Easy Vanilla Layer Cake Recipe- Perfect for Any Occasion

Why You’ll Love Easy Vanilla Layer Cake Recipe

I like this recipe because it delivers consistent results every time. I enjoy how tender the cake layers turn out and how well they pair with the creamy vanilla frosting. I also appreciate that it works beautifully for birthdays, holidays, or casual gatherings, making it one of my go-to cake recipes.

Ingredients

(Note: All ingredient amounts are listed in the recipe card below.)

3 cups all-purpose flour (375g)
3 cups granulated sugar (600g)
2 1/2 teaspoons baking powder (10g)
1 teaspoon fine salt (6g)
1 cup unsalted butter, softened to room temperature (226g)
1 cup egg whites, at room temperature (240g, approximately 7 large egg whites)
1 1/2 cups buttermilk, at room temperature (360g)
2 tablespoons vegetable oil (30g)
2 teaspoons vanilla extract (8g)
Optional: gel food coloring
2 cups unsalted butter, softened to room temperature (452g)
1 tablespoon vanilla extract or paste (12g)
1/2 teaspoon fine salt (3g)
7 cups powdered sugar (875g)
1/4 cup heavy cream (60g)

Easy Vanilla Layer Cake Recipe- Perfect for Any Occasion Directions

I start by preheating the oven to 350°F (175°C) and preparing two 9-inch round cake pans. In a large bowl, I whisk together the flour, granulated sugar, baking powder, and salt. In a stand mixer, I cream the butter and sugar until light and fluffy, scraping down the bowl as needed.

In another bowl, I whisk the egg whites, buttermilk, vegetable oil, and vanilla extract together. I alternate adding the dry ingredients and wet ingredients to the butter mixture, mixing gently until just combined. If I use gel food coloring, I fold it in at this stage.

I divide the batter evenly between the prepared pans and bake until a skewer inserted into the center comes out clean. After cooling the cakes slightly in the pans, I transfer them to a wire rack to cool completely.
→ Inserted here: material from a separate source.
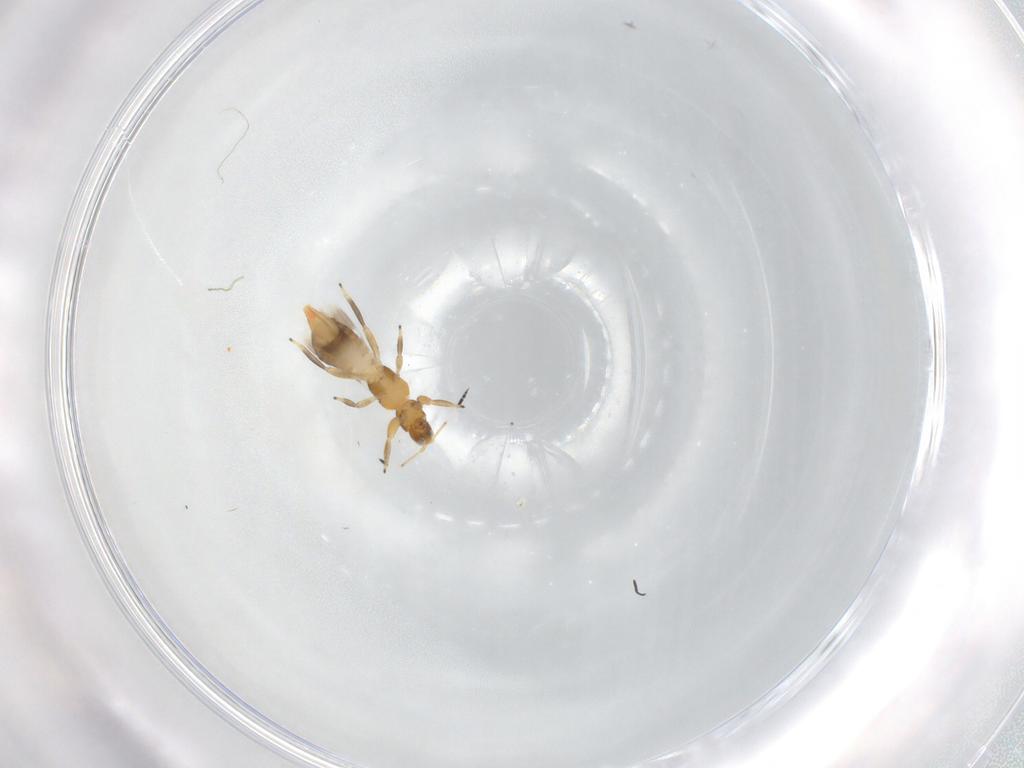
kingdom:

For the frosting, I beat the butter until smooth, then mix in the vanilla and salt. I gradually add the powdered sugar, followed by the heavy cream, and beat until the frosting becomes light and fluffy. I assemble the cake by frosting between the layers, applying a crumb coat, chilling briefly, and then finishing with the final layer of frosting.

Servings and Timing

I make this cake to serve 12 people. I spend about 30 minutes on preparation and 35 minutes baking, with a total time listed as 5 minutes according to the recipe details.

Variations

I sometimes add citrus zest to the batter for a bright flavor twist. When I want a chocolate version, I replace part of the flour with cocoa powder. I also like using different frosting flavors, such as almond or lemon, to customize the cake for different occasions.

Storage/Reheating

I store the frosted cake in an airtight container at room temperature for up to two days or in the refrigerator for up to five days. Before serving from the fridge, I let it sit at room temperature so the texture softens.

FAQs

Can I make this cake ahead of time?

I often bake the layers a day in advance and frost the cake the next day.

Can I use whole eggs instead of egg whites?
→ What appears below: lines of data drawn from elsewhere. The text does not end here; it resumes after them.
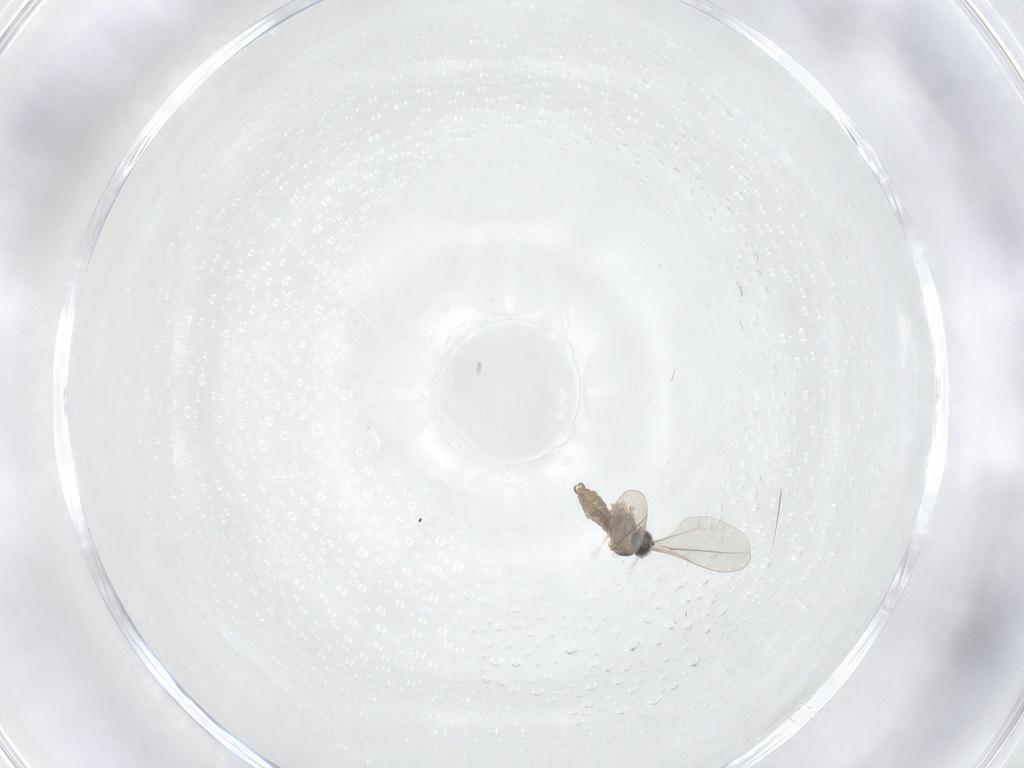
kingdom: Animalia
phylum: Arthropoda
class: Insecta
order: Diptera
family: Cecidomyiidae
I can use whole eggs, but I find egg whites give the cake a lighter texture.

Why should ingredients be at room temperature?
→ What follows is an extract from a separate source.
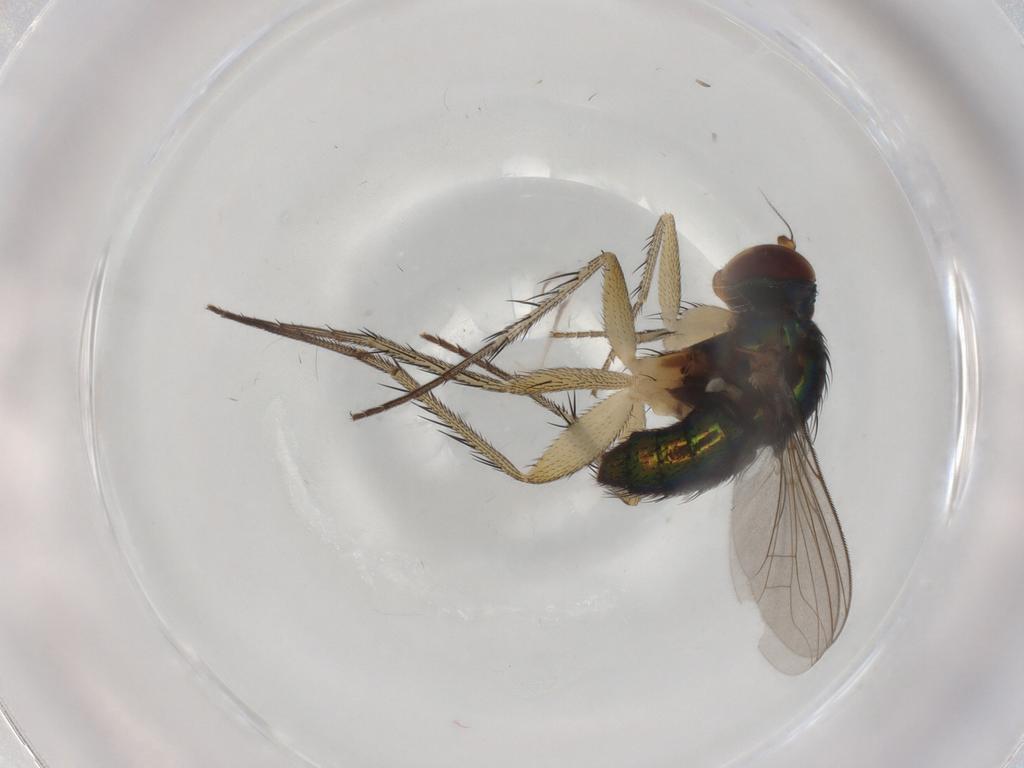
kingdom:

I notice the batter mixes more smoothly and bakes more evenly when everything is at room temperature.

Can I make this cake into cupcakes?

I use the same batter and adjust the baking time to about 18–22 minutes.

How do I keep the cake layers even?

I weigh the batter when dividing it between pans to keep layers uniform.

Can I freeze the cake layers?

I wrap cooled layers tightly and freeze them for up to two months.

What frosting consistency works best?

I prefer a soft but stable frosting that spreads easily without sliding.

Can I color the cake batter?

I sometimes add gel food coloring to match a party theme.

How do I avoid a dry cake?

I avoid overmixing the batter and remove the cake from the oven as soon as it tests done.

What pan size works best?

I usually stick with two 9-inch round pans for even baking.

Conclusion

I keep this vanilla layer cake recipe in my collection because it is reliable, elegant, and endlessly adaptable. I enjoy serving it for special occasions knowing it always delivers great flavor and a beautiful presentation.